The storage array was composed of 1.2GB 3.5″ SCSI disks with throughput of 2MB/s each, which were effectively in a sort of RAID-0 array; a paper I found (PDF) said that each 56-disk-set had a theoretical throughput of about 110MB/s, but in practice only managed 32MB/s reading and a much better 90MB/s writing, so presumably that 140GB array managed about 75MB/s write, 200MB/s read.

The CPUs alone would have drawn 7kW of power; I can’t find a number anywhere for the whole system, but probably at least 20kW, if not much, much higher; pricing was a weird, scandalous subsidy thing with DARPA, but somewhere over a million bucks. The individual cabinets were about 8 feet (2.5m) tall (this page has some photos with people for scale), and took up more or less a whole room; I couldn’t find any weight figures, but presumably several tons.

2011 MacBook Pro Specs

In comparison, my MacBook Pro has a four-core 2.2GHz CPU, 8GB of RAM (supports up to 16GB, if you’re rich), and a 120GB SSD (which I added; OWC 6G, SandForce 2200-based; about twice the performance of the stock SSD Apple offers) that can transfer data at around 500MB/s in both directions, plus a slower, old-fashioned spinning drive of 750GB that can manage around 90MB/s. The Sandy Bridge i7 CPU draws 45W at 2.2GHz, while the whole computer uses under 85W including screen, GPU, and battery charging.
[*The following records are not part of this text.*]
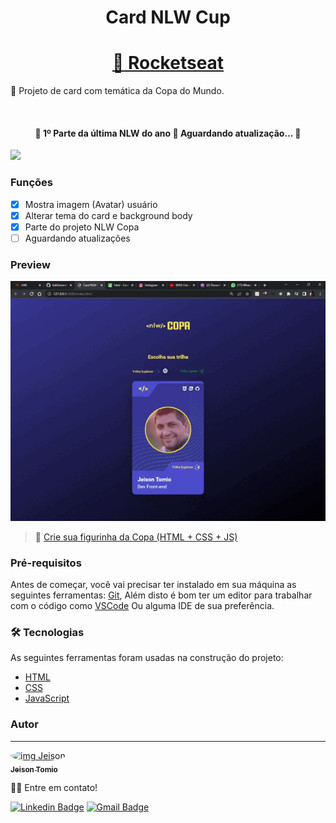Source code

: <h1 align="center">Card NLW Cup</h1>

<h1 align="center">
    <a href="https://app.rocketseat.com.br/">🔗 Rocketseat</a>
</h1>
<p>🚀 Projeto de card com temática da Copa do Mundo.</p>
<br>
<h4 align="center">
	🚧  1º Parte da última NLW do ano 🚀 Aguardando atualização...  🚧
</h4>
<img src="https://img.shields.io/badge/progress-98%25-brightgree" />
<br>

### Funções

- [x] Mostra imagem (Avatar) usuário
- [x] Alterar tema do card e background body
- [x] Parte do projeto NLW Copa
- [ ] Aguardando atualizações

### Preview

![preview](./assets/preview-gif.gif)

> 📌 [Crie sua figurinha da Copa (HTML + CSS + JS)](https://www.youtube.com/watch?v=sswJisbD2CY&t=2307s)

### Pré-requisitos

Antes de começar, você vai precisar ter instalado em sua máquina as seguintes ferramentas:
[Git](https://git-scm.com),
Além disto é bom ter um editor para trabalhar com o código como [VSCode](https://code.visualstudio.com/)
Ou alguma IDE de sua preferência.

### 🛠 Tecnologias

As seguintes ferramentas foram usadas na construção do projeto:

- [HTML](https://developer.mozilla.org/pt-BR/docs/Web/HTML)
- [CSS](https://developer.mozilla.org/pt-BR/docs/Web/CSS/)
- [JavaScript](https://www.javascript.com/)

### Autor

---

<a href="https://github.com/Jtomio">
 <img style="border-radius: 50%;" src="https://avatars.githubusercontent.com/u/102593994?v=4" width="90px;" alt="img Jeison"/>
 <br />
 <sub><b>Jeison Tomio</b></sub></a>

👋🏽 Entre em contato!

[![Linkedin Badge](https://img.shields.io/badge/-Jeison-blue?style=flat-square&logo=Linkedin&logoColor=white&link=https://www.linkedin.com/in/jeison-tomio/)](https://www.linkedin.com/in/jeison-tomio/)
[![Gmail Badge](https://img.shields.io/badge/-medriase@gmail.com-c14438?style=flat-square&logo=Gmail&logoColor=white&link=mailto:medriase@gmail.com)](mailto:medriase@gmail.com)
It cost me around $3000 including the high-end SSD; a more stock configuration with a smaller screen (but otherwise identical specs) would cost closer to $2500.

Meaning…

Which, when you put it together, means that my high-end but not-particularly-unusual laptop from 2011 is about 18% faster than a 1993 CM-5/512, has the same amount of RAM as the lower-end configuration, a similar amount of storage that can transfer data at about twice the speed (or, if you go with stock hardware, 5 times as much at half the speed), and uses at worst 1/200th the power, if not much less than that, for maybe 1/500th the cost.
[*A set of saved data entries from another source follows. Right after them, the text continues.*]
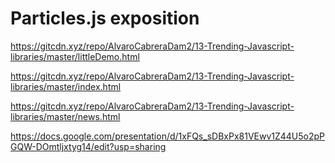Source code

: # Particles.js exposition

https://gitcdn.xyz/repo/AlvaroCabreraDam2/13-Trending-Javascript-libraries/master/littleDemo.html

https://gitcdn.xyz/repo/AlvaroCabreraDam2/13-Trending-Javascript-libraries/master/index.html

https://gitcdn.xyz/repo/AlvaroCabreraDam2/13-Trending-Javascript-libraries/master/news.html

https://docs.google.com/presentation/d/1xFQs_sDBxPx81VEwv1Z44U5o2pPGQW-DOmtljxtyg14/edit?usp=sharing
A very close match to one of the best room-sized computers a few million dollars would buy you in 1993, and you can carry it in a briefcase and run it off of an internal battery for several hours.

Or, alternately, it would have been the fastest (publicly-known) computer on earth 20 years ago. If we compare it to our Cray-1 era of 35 years ago, it might well be faster than every general-purpose computer on the planet combined.